Escola. Ensino Fundamental II.
Abstract:
This article seeks to discuss the importance of the
web in the development of critical thinking by Basic Education students in
Elementary School II in Brazilian schools, listing the main limits found for
this process to be fully effective. The web is an important tool that can be
used effectively in the school environment, becoming a pedagogical resource
when well directed, it can raise the standard of learning of our students, but
political action is necessary for this to become effective. It also evaluates
the relationship and role that the school has in developing in the student and
desire and the principles on how to research, as well as the construction of
critical thinking and its importance in the period in which we are living. it
is added and the school context the difficulty that we have to follow new
technological instruments such as the web in the teaching-learning process,
identifying some elements that contribute to the persistence of traditional
teaching practices. It was also sought to describe the main challenges faced in
the classroom for the construction of critical thinking, especially students of
basic education of elementary school II and the dynamics of the context that is
not restricted only to the school, being necessary to include the family as
well.
Keywords: Critical
Thinking. Web. School. Elementary School II.
1.
Introdução
Quando se fala no desenvolvimento do
pensamento crítico na web, vários elementos surgem para abordar um assunto tão
importante e necessário, principalmente quando se percebe o atual momento
vivido por toda a sociedade. Pensar criticamente e desenvolver diferentes
maneiras de interpretar as situações, requer acima de tudo observação, reflexão
e o esforço em compreender que o mesmo fenômeno pode ter diferentes
interpretações. Essa multiplicidade varia conforme diferentes fatores, tais
como o ponto de vista, experiência de vida, formação acadêmica, idade dentre
outros inúmeros. Tudo isso e muito mais, pode influenciar no posicionamento, tal
como na compreensão e entendimento do pensamento divergente entre os indivíduos.

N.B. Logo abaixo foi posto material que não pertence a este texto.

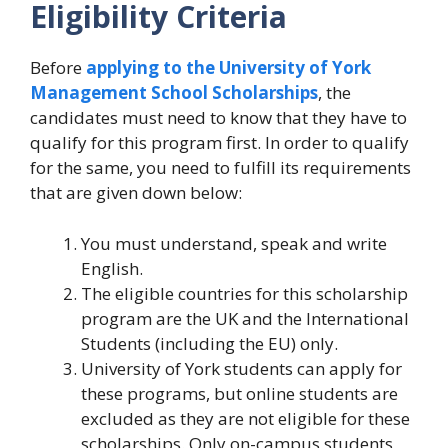
Eligibility Criteria
Before
applying to the University of York
Management School Scholarships
, the
candidates must need to know that they have to
qualify for this program first. In order to qualify
for the same, you need to fulfill its requirements
that are given down below:
You must understand, speak and write
English.
The eligible countries for this scholarship
program are the UK and the International
Students (including the EU) only.
University of York students can apply for
these programs, but online students are
excluded as they are not eligible for these
scholarships. Only on-campus students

A rede mundial de computadores é um
campo que apresenta uma infinidade de informações, conceitos, abordagens,
ideias e nem todas elas convergem com os pensamentos individuais. É por isso
que é essencial desenvolver o pensamento crítico para que se possa filtrar e interpretar
de maneira assertiva o conteúdo base de análise. Vale a pena incluir que, na
web existe um volume gigantesco de informações disponíveis, por vezes
podem estar erradas, equivocadas e até mesmo distorcidas da realidade. É
possível identificar a fragilidade daquela informação que está sendo analisada como
sendo incorreta, se você já tiver um conhecimento prévio ou uma noção daquilo
que está refletindo. “O pensamento crítico
pode ser considerado a mais importante habilidade quando se utiliza a Internet,
porque na web circulam todos os tipos de informações e fontes não muito
fidedignas, incompletas, obsoletas e assim por diante.” (VALLE;
ABRANCHES, p. 5, 2010).
Nesse contexto, o conhecimento prévio
não está ligado apenas a formação acadêmica, mas a experiência de vida que o
sujeito desenvolve ao longo do tempo por meio de suas vivências, nos diferentes
âmbitos pelos quais ele circula e mantem algum tipo de relacionamento.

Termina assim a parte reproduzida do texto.